▶ _Document text_:
§ §
Customer: replied 4 years ago.

that is fine

Hi again,

(3)(a)(i)
Dr. Inventory, \$2,000
Cr. Accounts Payable, \$2,000

(3)(a)(ii)
Dr. Accounts Receivable, \$2,550
Cr. Sales, \$2,550

Dr. Cost of Goods Sold, \$1,200*
Cr. Inventory, \$1,200
*300 units @ \$4

(3)(a)(iii)
Dr. Accounts Payable, \$300
Cr. Inventory, \$300*
*75 units @ \$4

(3)(b)
Inventory bal.: \$2,000 purchased – \$1,200 sold – \$300 returned = \$500

(3)(c)
The Purchases account is not used in a perpetual inventory system. Instead, all changes in inventory are debited or credited directly to the Inventory account to keep the inventory balance current at all times throughout the year.

====================

(4)(a)(i)
§ §
▶ _Information supplied_:

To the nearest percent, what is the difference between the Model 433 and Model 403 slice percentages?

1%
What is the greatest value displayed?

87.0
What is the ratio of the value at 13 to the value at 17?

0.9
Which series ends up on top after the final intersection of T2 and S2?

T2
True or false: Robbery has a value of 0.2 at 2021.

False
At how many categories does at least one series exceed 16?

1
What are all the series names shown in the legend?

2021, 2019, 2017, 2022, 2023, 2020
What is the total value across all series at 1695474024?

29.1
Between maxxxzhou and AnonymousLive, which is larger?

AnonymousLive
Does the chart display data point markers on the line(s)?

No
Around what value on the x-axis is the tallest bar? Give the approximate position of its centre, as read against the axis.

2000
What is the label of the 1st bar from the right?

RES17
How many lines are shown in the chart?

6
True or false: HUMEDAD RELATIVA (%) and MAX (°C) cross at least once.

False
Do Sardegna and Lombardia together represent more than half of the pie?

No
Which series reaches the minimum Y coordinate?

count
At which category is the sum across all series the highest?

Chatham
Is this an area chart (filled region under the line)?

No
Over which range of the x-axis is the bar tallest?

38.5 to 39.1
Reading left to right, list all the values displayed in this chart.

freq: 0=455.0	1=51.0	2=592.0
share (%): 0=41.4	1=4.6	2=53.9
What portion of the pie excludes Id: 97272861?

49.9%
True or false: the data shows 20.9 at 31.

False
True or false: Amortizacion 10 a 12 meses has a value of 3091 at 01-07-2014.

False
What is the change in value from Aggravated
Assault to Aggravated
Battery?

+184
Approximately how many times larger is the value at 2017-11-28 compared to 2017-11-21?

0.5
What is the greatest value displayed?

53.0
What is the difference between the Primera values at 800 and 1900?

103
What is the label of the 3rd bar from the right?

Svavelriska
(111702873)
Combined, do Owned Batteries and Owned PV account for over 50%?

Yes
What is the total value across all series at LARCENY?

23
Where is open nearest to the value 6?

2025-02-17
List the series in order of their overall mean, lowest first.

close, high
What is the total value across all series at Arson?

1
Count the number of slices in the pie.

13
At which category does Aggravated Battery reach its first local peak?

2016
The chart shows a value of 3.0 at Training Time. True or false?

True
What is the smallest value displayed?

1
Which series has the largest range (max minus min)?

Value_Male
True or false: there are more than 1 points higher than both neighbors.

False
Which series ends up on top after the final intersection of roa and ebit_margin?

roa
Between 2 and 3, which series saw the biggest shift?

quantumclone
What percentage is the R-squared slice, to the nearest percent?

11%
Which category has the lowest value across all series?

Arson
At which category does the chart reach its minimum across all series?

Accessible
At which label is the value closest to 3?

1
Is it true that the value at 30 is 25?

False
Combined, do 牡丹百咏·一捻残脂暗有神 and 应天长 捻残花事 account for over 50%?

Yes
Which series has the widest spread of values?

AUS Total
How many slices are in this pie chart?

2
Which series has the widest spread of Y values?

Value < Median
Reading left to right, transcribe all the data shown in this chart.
§ §
▶ _Task A_: Quote the inventory entries from "Dr. Accounts Payable, \$300" to "throughout the year.".
▶ _Task B_: In the inventory entries, what cost per unit is applied to the 300 units sold?
▶ _Task C_: Decide whether each statement agrees with the inventory entries, answering yes or no and quoting the words that decide it: (i) The Purchases account is used in a perpetual inventory system. (ii) The goods returned amounted to 75 units. (iii) Changes in inventory are recorded directly in the Inventory account.

▶ _Final answer A_:
Dr. Accounts Payable, \$300
Cr. Inventory, \$300*
*75 units @ \$4

(3)(b)
Inventory bal.: \$2,000 purchased – \$1,200 sold – \$300 returned = \$500

(3)(c)
The Purchases account is not used in a perpetual inventory system. Instead, all changes in inventory are debited or credited directly to the Inventory account to keep the inventory balance current at all times throughout the year.

▶ _Final answer B_: The 300 units are costed at $4 each, for a total of $1,200.

▶ _Final answer C_:
(i) No: "The Purchases account is not used in a perpetual inventory system."
(ii) Yes: "75 units"
(iii) Yes: "all changes in inventory are debited or credited directly to the Inventory account"